En 2023, la Rapporteuse spéciale sur la situation des droits de l’homme dans les territoires palestiniens occupés depuis 1967 a mené une enquête sur les pratiques de détention d’Israël et a demandé aux États Membres des Nations Unies d’intervenir et à la Cour pénale internationale d’enquêter rapidement sur ce qui semblait être un crime contre l’humanité. Les experts regrettent que cet appel n’ait pas été entendu.
« Les actes de torture sont irrémédiablement illégaux et constituent des crimes internationaux, mais ils font partie du fonctionnement du système notoire de détention et de torture d’Israël », ont-ils averti. « Ces pratiques visent à punir les Palestiniens qui résistent à l’occupation et à les détruire individuellement et collectivement. »
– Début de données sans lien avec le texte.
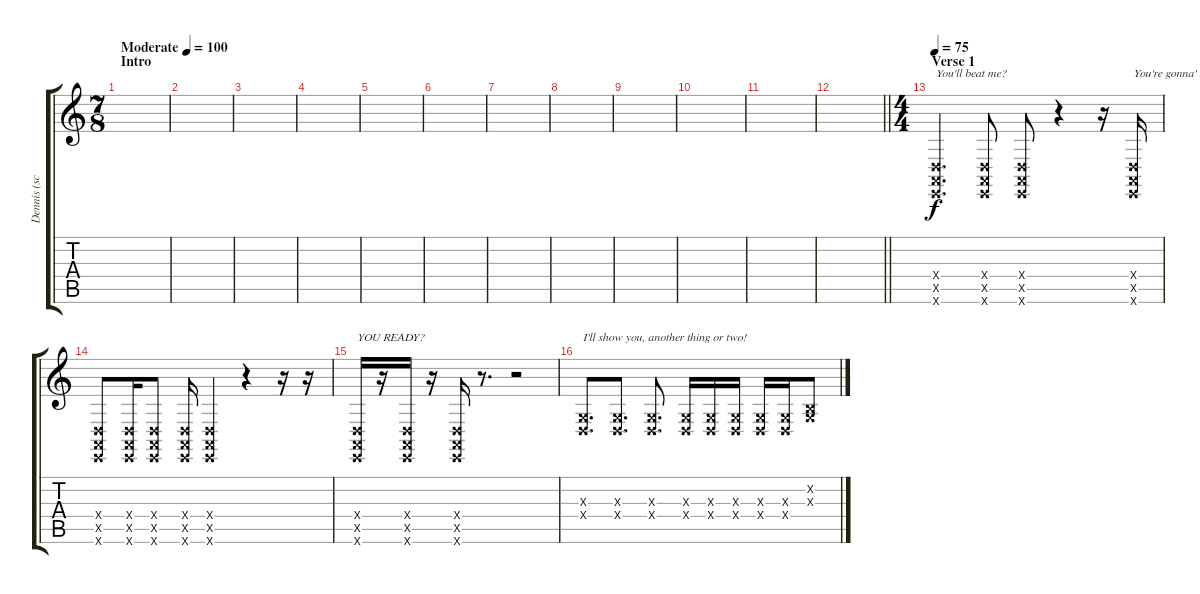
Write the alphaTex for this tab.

\track ("Dennis (screaming vocals)" "Dennis (sc") {instrument gunshot}
\staff {score tabs}
\tuning (E4 B3 G3 D3 A2 E2) {hide}
\ts (7 8)
\section ("" "Intro")
\tempo (100 "Moderate")
\clef g2
\ks c
|
|
|
|
|
|
|
|
|
|
|
\barLineRight lightlight
|
\ts (4 4)
\section ("" "Verse 1")
\tempo 75
(0.4{x} 0.5{x} 0.6{x}).4{d txt "You'll beat me?"} (0.4{x} 0.5{x} 0.6{x}).8 (0.4{x} 0.5{x} 0.6{x}).8 r.4 r.16 (0.4{x} 0.5{x} 0.6{x}).16{txt "You're gonna' save the day?"} |
(0.4{x} 0.5{x} 0.6{x}).8 (0.4{x} 0.5{x} 0.6{x}).16 (0.4{x} 0.5{x} 0.6{x}).8 (0.4{x} 0.5{x} 0.6{x}).16 (0.4{x} 0.5{x} 0.6{x}).4 r.4 r.16 r.16 |
(0.4{x} 0.5{x} 0.6{x}).16{txt "YOU READY?"} r.16 (0.4{x} 0.5{x} 0.6{x}).16 r.16 (0.4{x} 0.5{x} 0.6{x}).16 r.8{d} r.2 |
(0.3{x} 0.4{x}).8{d txt "I'll show you, another thing or two!"} (0.3{x} 0.4{x}).8{d} (0.3{x} 0.4{x}).8{d} (0.3{x} 0.4{x}).16 (0.3{x} 0.4{x}).16 (0.3{x} 0.4{x}).16 (0.3{x} 0.4{x}).16 (0.3{x} 0.4{x}).16 (0.2{x} 0.3{x}).8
« La destruction génocidaire d’Israël à Gaza, qui s’étend à la Cisjordanie, y compris à Jérusalem-Est, sert de toile de fond à son programme de détention abusive aujourd’hui », ont indiqué les experts.
« La plupart des détenus palestiniens sont de fait les otages d’une occupation illégale », ont-ils déclaré, faisant référence à l’avis consultatif de juillet 2024 de la Cour internationale de Justice sur les conséquences juridiques de l’occupation du territoire palestinien par Israël. Ils ont demandé que toutes les pratiques et politiques israéliennes dans le territoire soient soumises à un contrôle et au principe de responsabilité.
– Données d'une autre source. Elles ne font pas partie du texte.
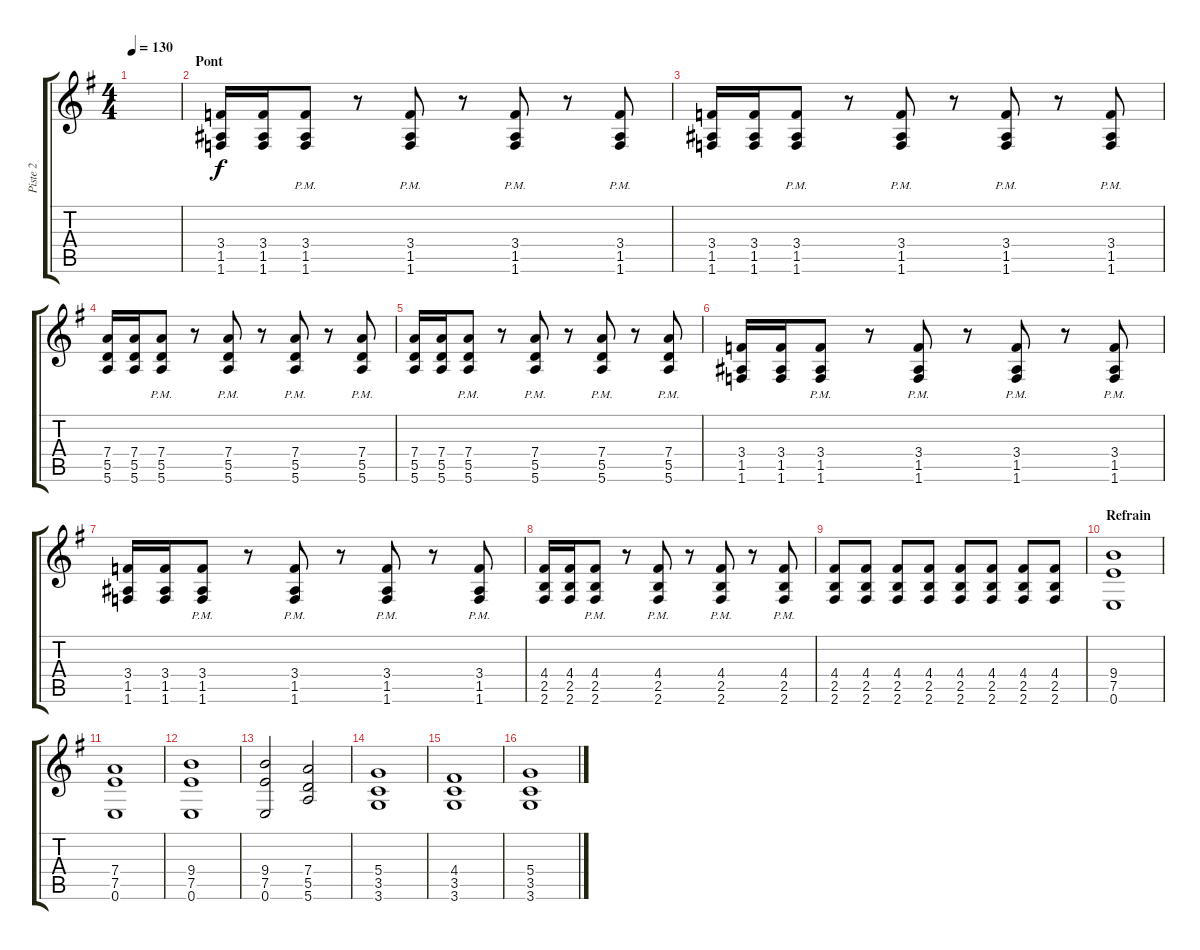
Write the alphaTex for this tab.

\track ("Piste 2" "Piste 2") {instrument distortionguitar}
\staff {score tabs}
\tuning (E4 B3 G3 D3 A2 E2) {hide}
\ts (4 4)
\tempo 130
\clef g2
\ks eminor
|
\section ("" "Pont")
(3.4 1.5 1.6).16 (3.4 1.5 1.6).16 (3.4{pm} 1.5{pm} 1.6{pm}).8 r.8 (3.4{pm} 1.5{pm} 1.6{pm}).8 r.8 (3.4{pm} 1.5{pm} 1.6{pm}).8 r.8 (3.4{pm} 1.5{pm} 1.6{pm}).8 |
(3.4 1.5 1.6).16 (3.4 1.5 1.6).16 (3.4{pm} 1.5{pm} 1.6{pm}).8 r.8 (3.4{pm} 1.5{pm} 1.6{pm}).8 r.8 (3.4{pm} 1.5{pm} 1.6{pm}).8 r.8 (3.4{pm} 1.5{pm} 1.6{pm}).8 |
(7.4 5.5 5.6).16 (7.4 5.5 5.6).16 (7.4{pm} 5.5{pm} 5.6{pm}).8 r.8 (7.4{pm} 5.5{pm} 5.6{pm}).8 r.8 (7.4{pm} 5.5{pm} 5.6{pm}).8 r.8 (7.4{pm} 5.5{pm} 5.6{pm}).8 |
(7.4 5.5 5.6).16 (7.4 5.5 5.6).16 (7.4{pm} 5.5{pm} 5.6{pm}).8 r.8 (7.4{pm} 5.5{pm} 5.6{pm}).8 r.8 (7.4{pm} 5.5{pm} 5.6{pm}).8 r.8 (7.4{pm} 5.5{pm} 5.6{pm}).8 |
(3.4 1.5 1.6).16 (3.4 1.5 1.6).16 (3.4{pm} 1.5{pm} 1.6{pm}).8 r.8 (3.4{pm} 1.5{pm} 1.6{pm}).8 r.8 (3.4{pm} 1.5{pm} 1.6{pm}).8 r.8 (3.4{pm} 1.5{pm} 1.6{pm}).8 |
(3.4 1.5 1.6).16 (3.4 1.5 1.6).16 (3.4{pm} 1.5{pm} 1.6{pm}).8 r.8 (3.4{pm} 1.5{pm} 1.6{pm}).8 r.8 (3.4{pm} 1.5{pm} 1.6{pm}).8 r.8 (3.4{pm} 1.5{pm} 1.6{pm}).8 |
(4.4 2.5 2.6).16 (4.4 2.5 2.6).16 (4.4{pm} 2.5{pm} 2.6{pm}).8 r.8 (4.4{pm} 2.5{pm} 2.6{pm}).8 r.8 (4.4{pm} 2.5{pm} 2.6{pm}).8 r.8 (4.4{pm} 2.5{pm} 2.6{pm}).8 |
(4.4 2.5 2.6).8 (4.4 2.5 2.6).8 (4.4 2.5 2.6).8 (4.4 2.5 2.6).8 (4.4 2.5 2.6).8 (4.4 2.5 2.6).8 (4.4 2.5 2.6).8 (4.4 2.5 2.6).8 |
\section ("" "Refrain")
(9.4 7.5 0.6).1 |
(7.4 7.5 0.6).1 |
(9.4 7.5 0.6).1 |
(9.4 7.5 0.6).2 (7.4 5.5 5.6).2 |
(5.4 3.5 3.6).1 |
(4.4 3.5 3.6).1 |
(5.4 3.5 3.6).1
Dénonçant le silence des États Membres à la suite de l’émergence de témoignages et de rapports sur des allégations de mauvais traitements et de torture, les experts ont appelé à faire pression sur Israël en vue de mettre en place un système pertinent d’accès, de suivi et de protection des détenus palestiniens. Selon eux, le Conseil des droits de l’homme doit notamment exiger d’urgence le déploiement de titulaires de mandat au titre des procédures spéciales et de la Commission d’enquête dans les lieux où se trouvent des Palestiniens.
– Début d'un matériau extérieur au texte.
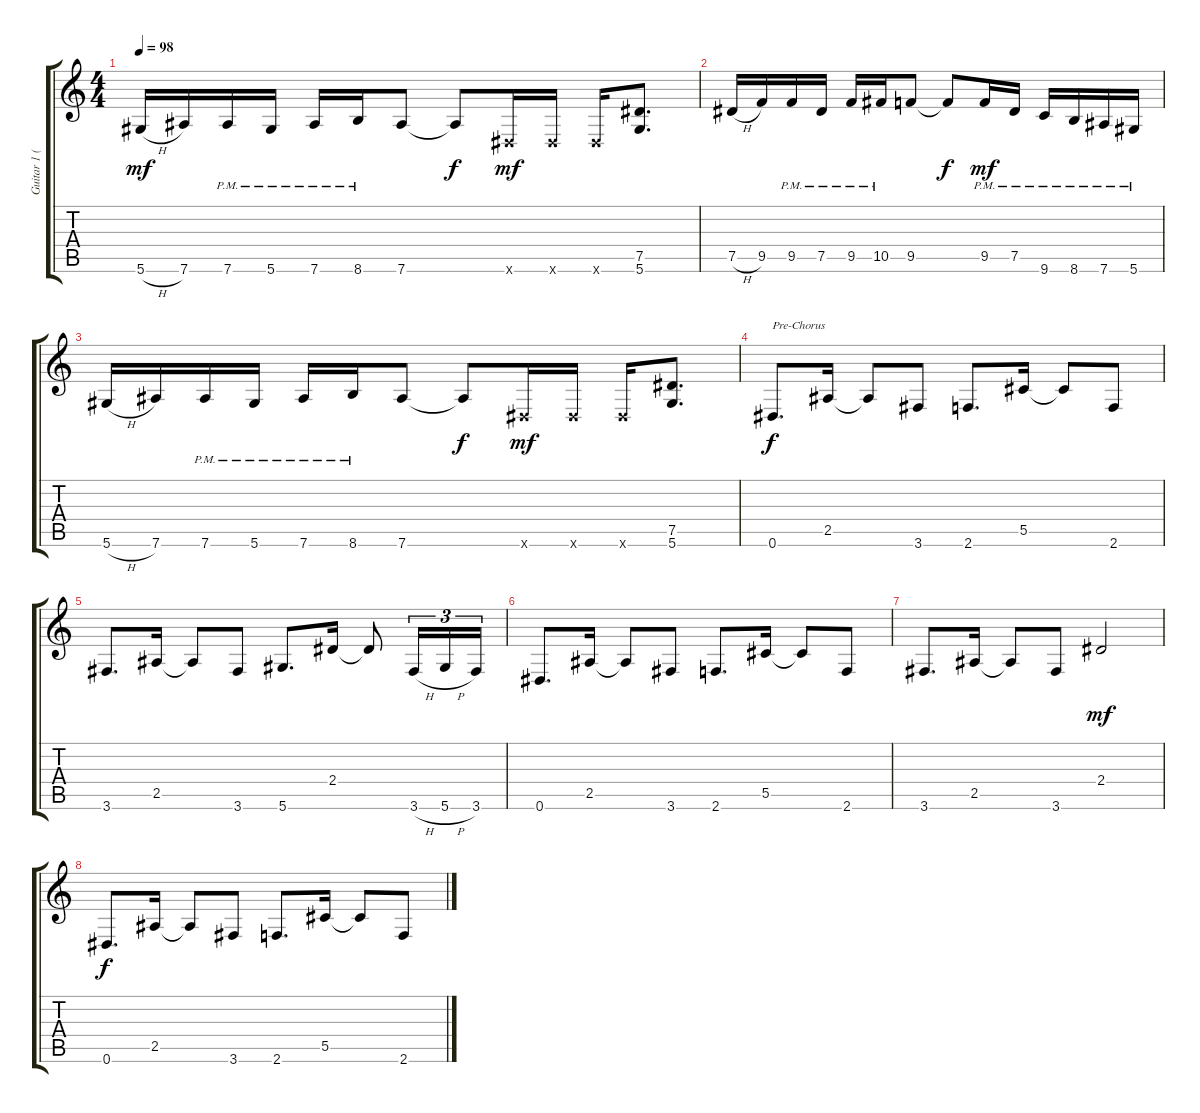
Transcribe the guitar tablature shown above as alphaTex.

\track ("Guitar 1 (Rhythm)" "Guitar 1 (") {instrument distortionguitar}
\staff {score tabs}
\tuning (Eb4 Bb3 Gb3 Db3 Ab2 Eb2) {hide}
\ts (4 4)
\tempo 98
\clef g2
\ks c
5.6{h}.16{dy mf} 7.6.16 7.6{pm}.16 5.6{pm}.16 7.6{pm}.16 8.6{pm}.16 7.6.8 7.6{t}.8{dy f} 0.6{x}.16{dy mf} 0.6{x}.16 0.6{x}.16 (7.5 5.6).8{d} |
7.5{h}.16 9.5.16 9.5{pm}.16 7.5{pm}.16 9.5{pm}.16 10.5{pm}.16 9.5.8 9.5{t}.8{dy f} 9.5{pm}.16{dy mf} 7.5{pm}.16 9.6{pm}.16 8.6{pm}.16 7.6{pm}.16 5.6{pm}.16 |
5.6{h}.16 7.6.16 7.6{pm}.16 5.6{pm}.16 7.6{pm}.16 8.6{pm}.16 7.6.8 7.6{t}.8{dy f} 0.6{x}.16{dy mf} 0.6{x}.16 0.6{x}.16 (7.5 5.6).8{d} |
0.6.8{d txt "Pre-Chorus" dy f} 2.5.16 2.5{t}.8 3.6.8 2.6.8{d} 5.5.16 5.5{t}.8 2.6.8 |
3.6.8{d} 2.5.16 2.5{t}.8 3.6.8 5.6.8{d} 2.4.16 2.4{t}.8 3.6{h}.16{tu (3 2)} 5.6{h}.16{tu (3 2)} 3.6.16{tu (3 2)} |
0.6.8{d} 2.5.16 2.5{t}.8 3.6.8 2.6.8{d} 5.5.16 5.5{t}.8 2.6.8 |
3.6.8{d} 2.5.16 2.5{t}.8 3.6.8 2.4.2{dy mf} |
0.6.8{d dy f} 2.5.16 2.5{t}.8 3.6.8 2.6.8{d} 5.5.16 5.5{t}.8 2.6.8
« Ce qu’il faut maintenant, c’est une présence internationale indépendante d’observateurs des droits humains. Ils doivent devenir les yeux de la communauté internationale à la lumière de l’échec éhonté d’Israël à prévenir et combattre les violations odieuses des droits des prisonniers et des détenus », ont déclaré les experts.
*Les experts : Francesca Albanese, Rapporteuse spéciale sur la situation des droits de l’homme dans les territoires palestiniens occupés depuis 1967 ; Tlaleng Mofokeng, Rapporteur spécial sur le droit qu’a toute personne de jouir du meilleur état de santé physique et mentale possible ; Reem Alsalem, Rapporteuse spéciale sur la violence contre les femmes et les filles, ses causes et ses conséquences ; George Katrougalos, Expert indépendant sur la promotion d’un ordre international démocratique et équitable ; Laura Nyirinkindi (Présidente), Claudia Flores (Vice-Présidente), Dorothy Estrada Tanck, Ivana Krstić et Haina Lu, Groupe de travail sur la discrimination à l’égard des femmes et des filles
Les Rapporteurs spéciaux relèvent de ce qu’on appelle les procédures spéciales du Conseil des droits de l’homme. Le terme « procédures spéciales », qui désigne le plus grand corps d’experts indépendants au sein du système onusien des droits de l’homme, est généralement attribué aux mécanismes indépendants d’enquête et de supervision mis en place par le Conseil des droits de l’homme afin de traiter de la situation spécifique d’un pays ou de questions thématiques dans toutes les régions du monde. Les experts des procédures spéciales travaillent bénévolement ; ils n’appartiennent pas au personnel de l’ONU et ne perçoivent pas de salaire pour leur travail. Ils sont indépendants de tout gouvernement ou de toute organisation et exercent leurs fonctions à titre individuel.